Methods of torque measurement in drive train technology

Torque is an important mechanical quantity in many applications. Measuring torque precisely, in particular on rotating parts, places high demands on test bench manufacturers and users. There are two different approaches to determining torque: the direct and the indirect method.

Direct method

The torque signal is determined through direct torque measurement in the drive train. Normally, torque flanges are used for contactless measurement, for example, the T12 digital torque transducer or T40B from HBM. The direct method of torque measurement offers many technological advantages. The flange technology developed by HBM is characterized by an extremely short design and enables easy integration of high-quality torque transducers into test benches. Further advantages include higher measurement accuracy and the possibility to measure higher rotational speed.

Indirect method

Torque is indirectly determined through measurement of the electric motor's power at the converter in the drive train. Torque can be calculated together with a rotational speed measurement. Modern test and measurement equipment makes it easy to determine electric power and rotational speed in electric machines. However, relatively large errors and thus measurement uncertainties may be caused when calculating torque, since the power loss and the machine's operating states are also used in the calculation. Calibration is also very difficult. The reaction forcemeasurement method is used for indirect determination of torque. The force applied to the end of the lever arm is measured using a force transducer. Torque is determined indirectly through measurement of certain auxiliaryquantities in the drive train. This includes all methods involving measurement either of the strain resulting from shaft torsion on its surface or of the shaft's torsion angle. In both cases, torque is then calculated using the determined auxiliary quantity.

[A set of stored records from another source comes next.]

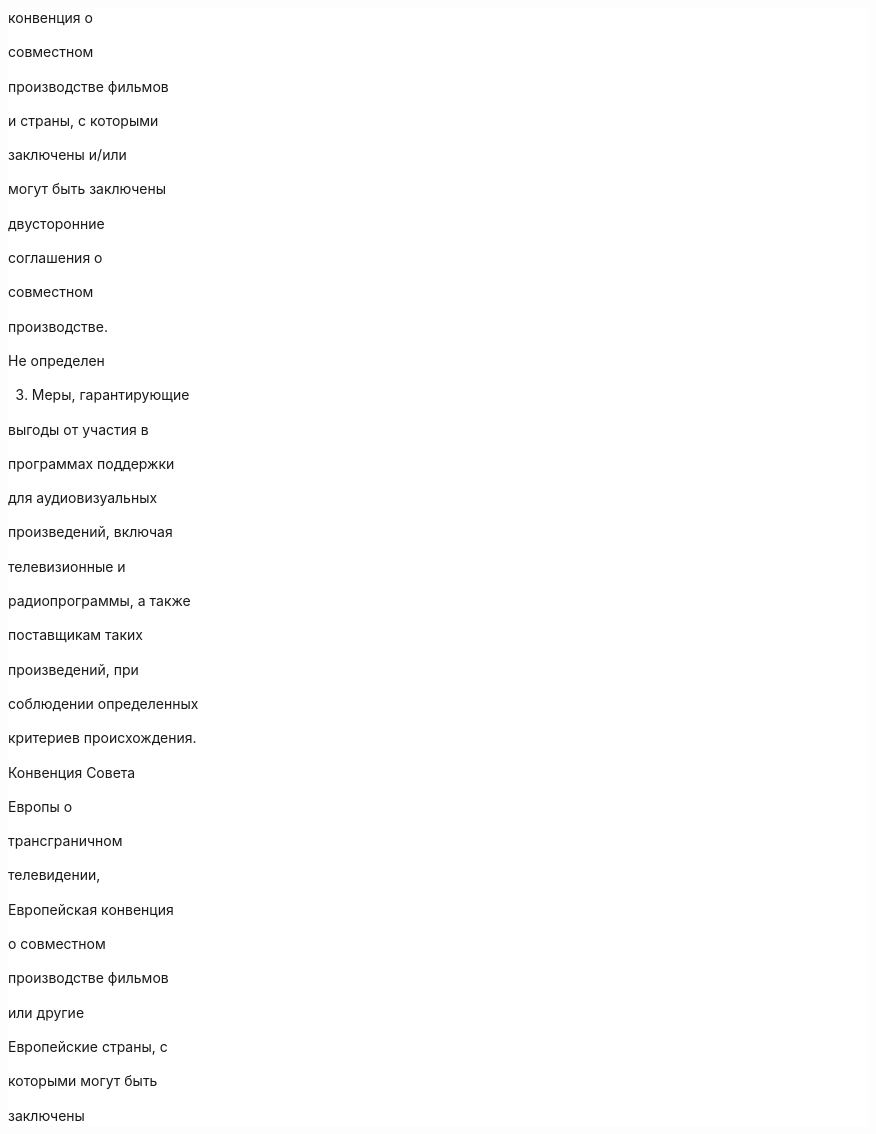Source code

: кон­вен­ция о

сов­мест­ном

про­из­вод­стве филь­мов

и стра­ны, с ко­то­ры­ми

за­клю­че­ны и/или

мо­гут быть за­клю­че­ны

дву­сто­рон­ние

со­гла­ше­ния о

сов­мест­ном

про­из­вод­стве.

Не опре­де­лен

3. Ме­ры, га­ран­ти­ру­ю­щие

вы­го­ды от уча­стия в

про­грам­мах под­держ­ки

для аудио­ви­зу­аль­ных

про­из­ве­де­ний, вклю­чая

те­ле­ви­зи­он­ные и

ра­дио­про­грам­мы, а та­к­же

по­став­щи­кам та­ких

про­из­ве­де­ний, при

со­блю­де­нии опре­де­лен­ных

кри­те­ри­ев про­ис­хож­де­ния.

Кон­вен­ция Со­ве­та

Ев­ро­пы о

транс­гра­нич­ном

те­ле­ви­де­нии,

Ев­ро­пей­ская кон­вен­ция

о сов­мест­ном

про­из­вод­стве филь­мов

или дру­гие

Ев­ро­пей­ские стра­ны, с

ко­то­ры­ми мо­гут быть

за­клю­че­ны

Drawbacks of the indirect method

 

Torque measurement using a force transducer

 

Determining torque through reaction torque measurement using a force transducer - e.g. a self-aligning brake (see Fig. 1) - requires complicated mechanics. Interference effects such as variations in the self-aligning brake over time or expansion of the lever arm resulting from temperature variations need to be taken into account; otherwise they may cause measurement errors. Furthermore, this method is not suitable for dynamic tests because of the large masses involved, since they virtually act as a "mechanical low pass" (see Fig. 2).

 

Determination via auxiliary quantities

 

When determining the measurand torque using auxiliary quantities, for example, strain and torsion angle, it is essential to allow for individual errors resulting from diameter and input shaft length tolerances or from a measurement error in the torsion angle. In addition, errors resulting from lacking or limited temperature compensation need to be taken into account when applying these measurement methods.